[EXERCISE]:
Find every line in the records below that contains the word "series", treating uppercase and lowercase as different, and copy each of those lines.

Chart understanding data:
:::::
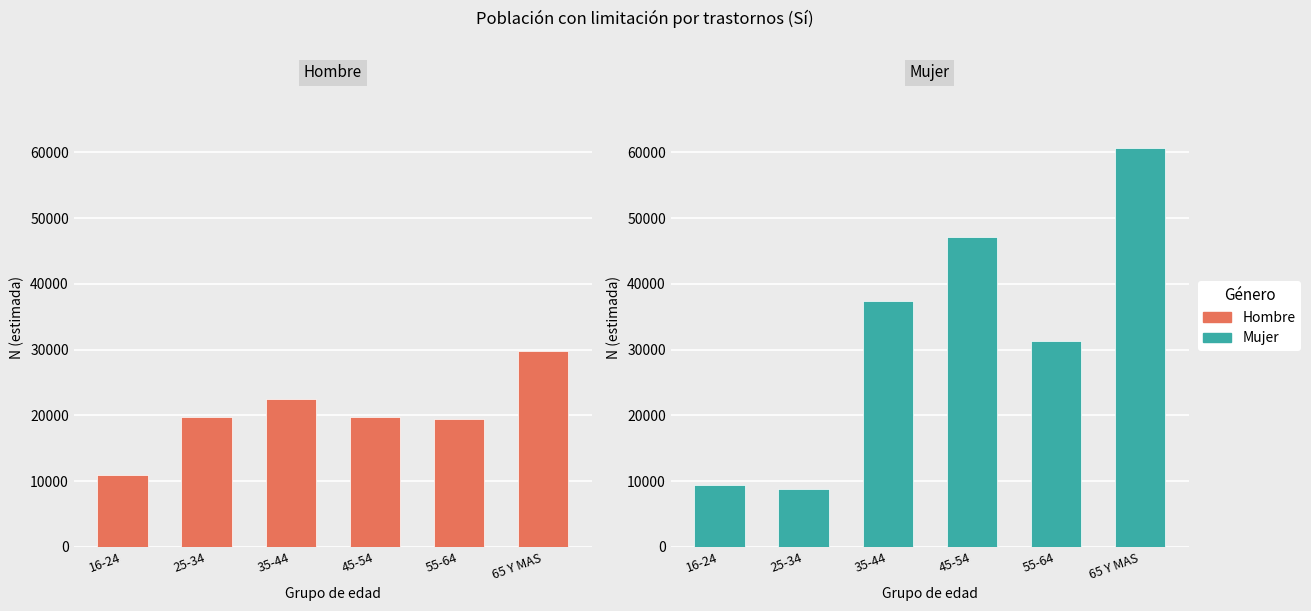

What is the average value of the Hombre N (estimada) series?

20351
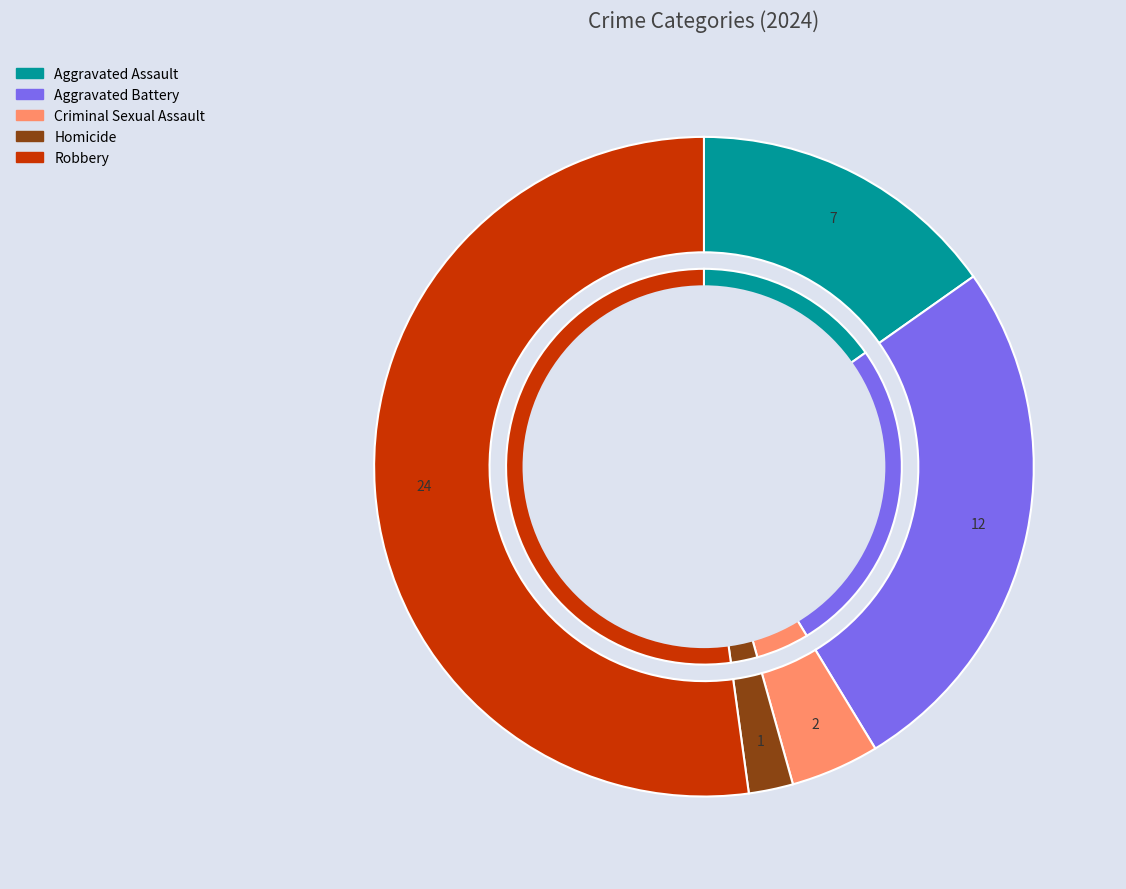

Is it true that Aggravated Battery is 21% of the pie?

False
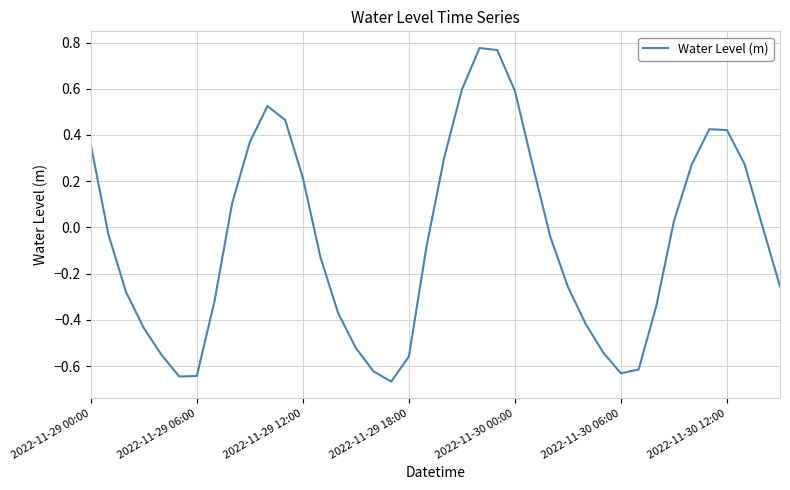

What is the difference between the maximum and minimum values?

1.4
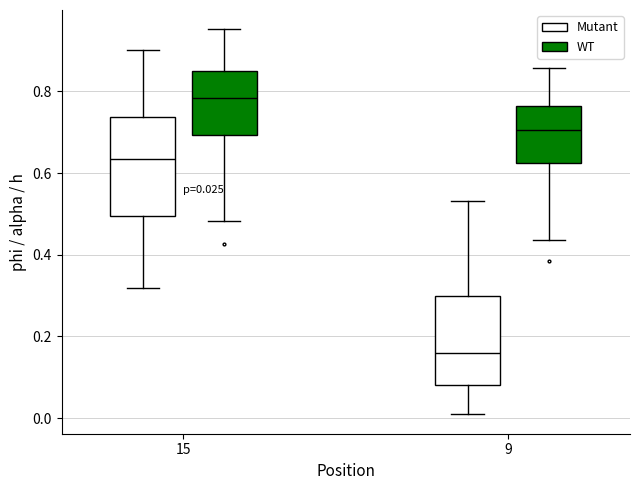

Comparing the boxes themselves (not the whiskers), which one is the tallest?

15 (Mutant)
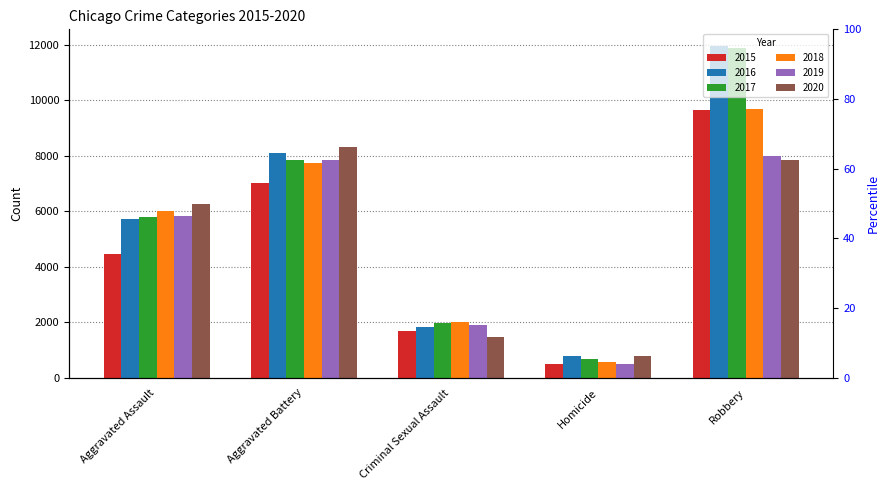

What position from the right is Robbery?

1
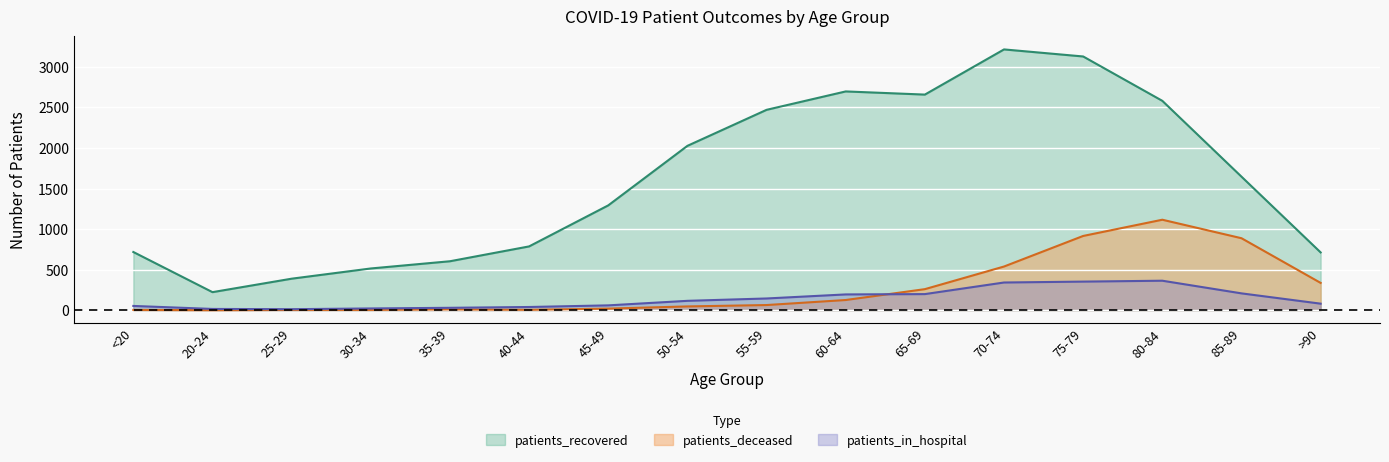

What is the spread (max minus min) of values at 45-49?

1273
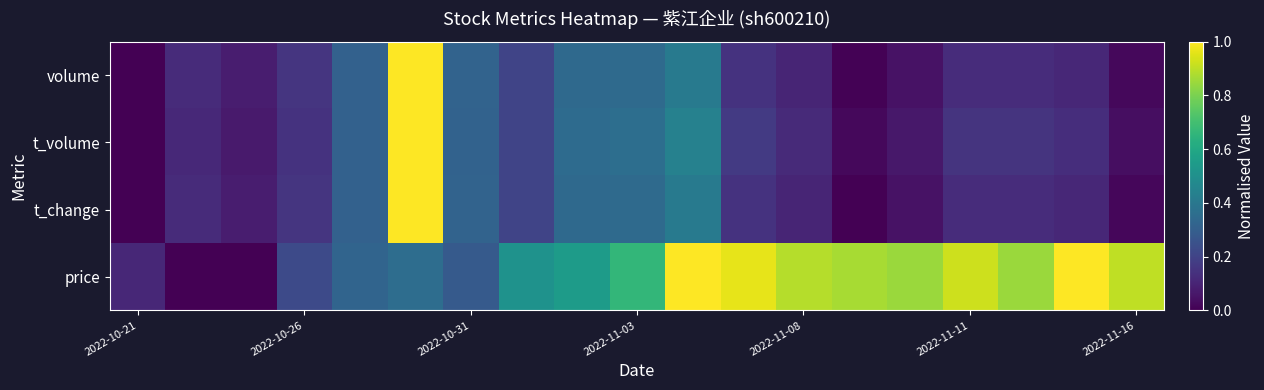

At how many categories does at least one series exceed 0?

19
:::::
[WRITTEN ANSWER]:
What is the average value of the Hombre N (estimada) series?
At how many categories does at least one series exceed 0?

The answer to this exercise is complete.